Quoted passage:
Architecture

Operating Modes

The system has two modes that share the same perception interface (/perception/cones_3d). A controller node doesn't know whether it's running in simulation or on real hardware.

Simulation Mode

┌──────────────────────────────────────────────────────────────┐
│  Gazebo Fortress (headless)                                  │
│                                                              │
│  Physics (ODE) ──► Ackermann steering ──► Odometry           │
│                         ▲                    │               │
│                         │                    │               │
│  RGBD Camera (10Hz) ────│────────────────────│───────────    │
└─────────────────────────│────────────────────│───────────────┘
                          │             ros_gz_bridge
                   /kart/cmd_vel               │
                          │                    ▼
                          │         /model/kart/odometry
                          │                    │
                          │                    ▼
                          │         ┌─────────────────────┐
                          │         │ perfect_perception   │
                          │         │ (reads SDF + odom)   │
                          │         └──────────┬──────────┘
                          │                    │
                          │        /perception/cones_3d
                          │                    │
                          │                    ▼
                          │         ┌─────────────────────┐
                          └─────────│ cone_follower        │
                                    │ (midpoint steering)  │
                                    └─────────────────────┘

Real Hardware Mode

┌──────────┐          ┌──────────────────────────────────────┐
│ Gamepad  │──/joy──►│ joy_to_cmd_vel                        │
└──────────┘          └───────────┬──────────────────────────┘
                                  │
                          /actuation_cmd
                                  │
                                  ▼
                      ┌───────────────────────┐     UART      ┌────────────┐
                      │ msgs_to_micro         │──────────────►│ ESP32      │
                      │ (Ackermann → 4 bytes) │  115200 baud  │ (Medulla)  │
                      └───────────────────────┘               └────────────┘


┌──────────┐
│ ZED      │── RGB + Depth + CameraInfo
│ Camera   │
└──────┬───┘
       │
       ▼
┌──────────────────┐     /perception/     ┌──────────────────────┐
│ yolo_detector    │──── cones_2d ──────►│ cone_depth_localizer  │
│ (YOLOv5, PyTorch)│                      │ (2D → 3D projection) │
└──────────────────┘                      └──────────┬───────────┘
                                                     │
                                          /perception/cones_3d
                                                     │
                                                     ▼
                                          ┌─────────────────────┐
                                          │ controller node     │
                                          │ (to be developed)   │
                                          └─────────────────────┘

Topic Map

Simulation Topics

Topic	Message Type	Publisher	Subscriber
`/clock`	`rosgraph_msgs/Clock`	Gazebo (bridged)	All nodes (`use_sim_time`)

Data shown:
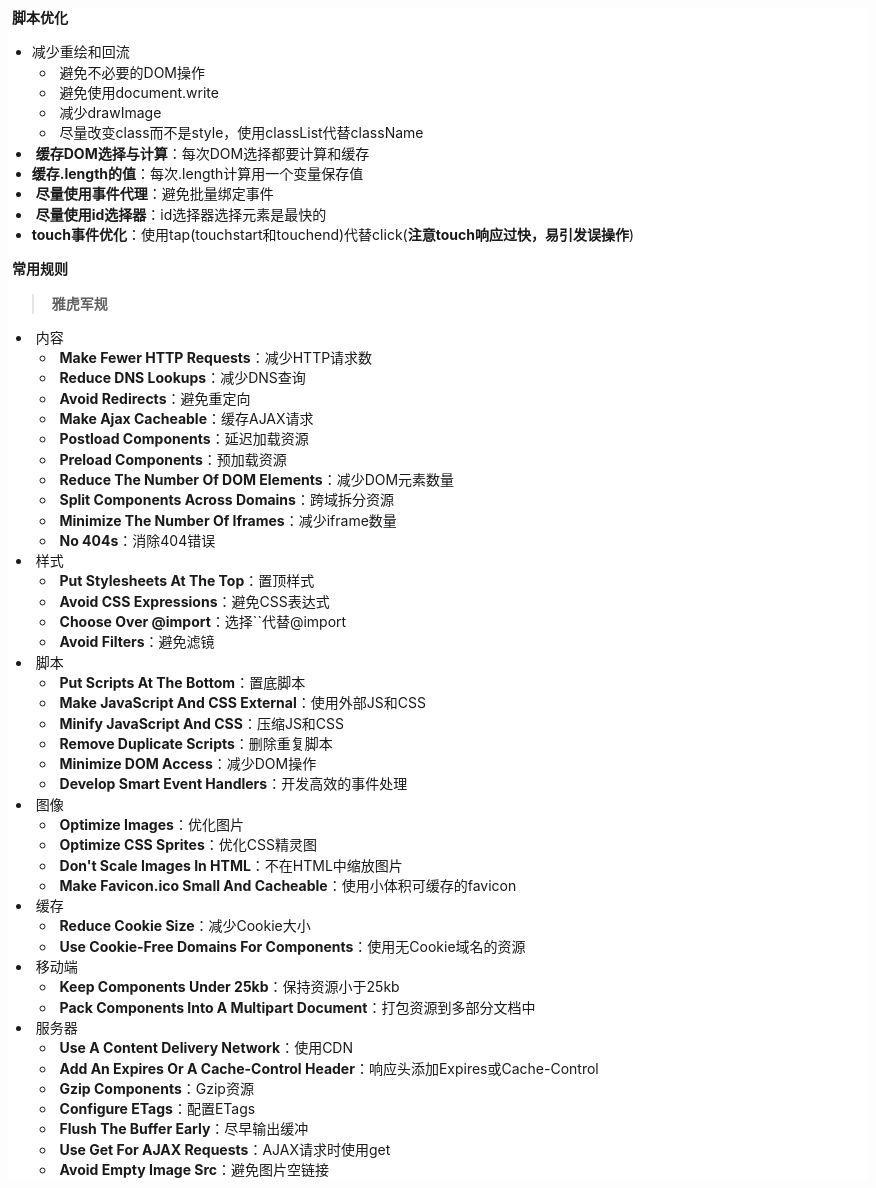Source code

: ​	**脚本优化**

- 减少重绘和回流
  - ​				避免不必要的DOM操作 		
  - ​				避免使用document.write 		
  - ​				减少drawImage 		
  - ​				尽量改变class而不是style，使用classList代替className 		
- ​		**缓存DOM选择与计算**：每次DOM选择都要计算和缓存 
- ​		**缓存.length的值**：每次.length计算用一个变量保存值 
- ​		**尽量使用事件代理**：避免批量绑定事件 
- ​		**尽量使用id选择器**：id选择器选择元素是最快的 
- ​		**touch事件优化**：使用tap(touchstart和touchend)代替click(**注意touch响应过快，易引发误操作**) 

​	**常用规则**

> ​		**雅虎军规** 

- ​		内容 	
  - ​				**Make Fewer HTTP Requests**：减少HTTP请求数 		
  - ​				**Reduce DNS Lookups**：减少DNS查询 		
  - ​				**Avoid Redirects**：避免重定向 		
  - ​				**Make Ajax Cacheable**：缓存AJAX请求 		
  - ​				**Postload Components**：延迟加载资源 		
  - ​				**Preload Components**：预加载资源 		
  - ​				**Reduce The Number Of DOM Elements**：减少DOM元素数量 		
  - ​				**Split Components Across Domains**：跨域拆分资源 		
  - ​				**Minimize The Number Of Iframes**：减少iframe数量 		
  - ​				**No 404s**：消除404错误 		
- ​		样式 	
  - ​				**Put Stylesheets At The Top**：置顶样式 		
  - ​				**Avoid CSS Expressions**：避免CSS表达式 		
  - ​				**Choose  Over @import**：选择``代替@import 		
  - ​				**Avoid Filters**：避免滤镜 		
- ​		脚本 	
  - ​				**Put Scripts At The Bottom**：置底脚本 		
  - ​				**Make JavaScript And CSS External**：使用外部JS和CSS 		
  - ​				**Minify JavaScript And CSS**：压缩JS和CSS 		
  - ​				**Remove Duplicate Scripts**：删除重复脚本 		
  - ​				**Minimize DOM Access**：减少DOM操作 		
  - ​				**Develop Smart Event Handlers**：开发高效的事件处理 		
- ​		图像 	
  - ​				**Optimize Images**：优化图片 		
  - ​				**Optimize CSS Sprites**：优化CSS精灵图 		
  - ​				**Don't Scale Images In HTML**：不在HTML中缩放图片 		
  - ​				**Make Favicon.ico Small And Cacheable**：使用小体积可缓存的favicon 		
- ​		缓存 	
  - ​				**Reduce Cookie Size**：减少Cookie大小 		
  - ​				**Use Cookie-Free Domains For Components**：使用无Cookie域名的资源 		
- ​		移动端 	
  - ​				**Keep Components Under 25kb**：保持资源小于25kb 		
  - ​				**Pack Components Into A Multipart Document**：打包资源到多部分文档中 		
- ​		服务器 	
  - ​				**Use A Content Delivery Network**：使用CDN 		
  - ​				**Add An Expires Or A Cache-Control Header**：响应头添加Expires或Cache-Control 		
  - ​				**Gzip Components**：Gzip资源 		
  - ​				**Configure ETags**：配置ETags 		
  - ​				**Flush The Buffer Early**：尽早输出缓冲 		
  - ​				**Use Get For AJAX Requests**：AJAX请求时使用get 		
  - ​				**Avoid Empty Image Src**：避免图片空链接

Directions for this task: Can you retype the stretch of the architecture page from "Architecture" through "on real hardware."? None of the data has any bearing on the architecture page.

Written solution:
Architecture

Operating Modes

The system has two modes that share the same perception interface (/perception/cones_3d). A controller node doesn't know whether it's running in simulation or on real hardware.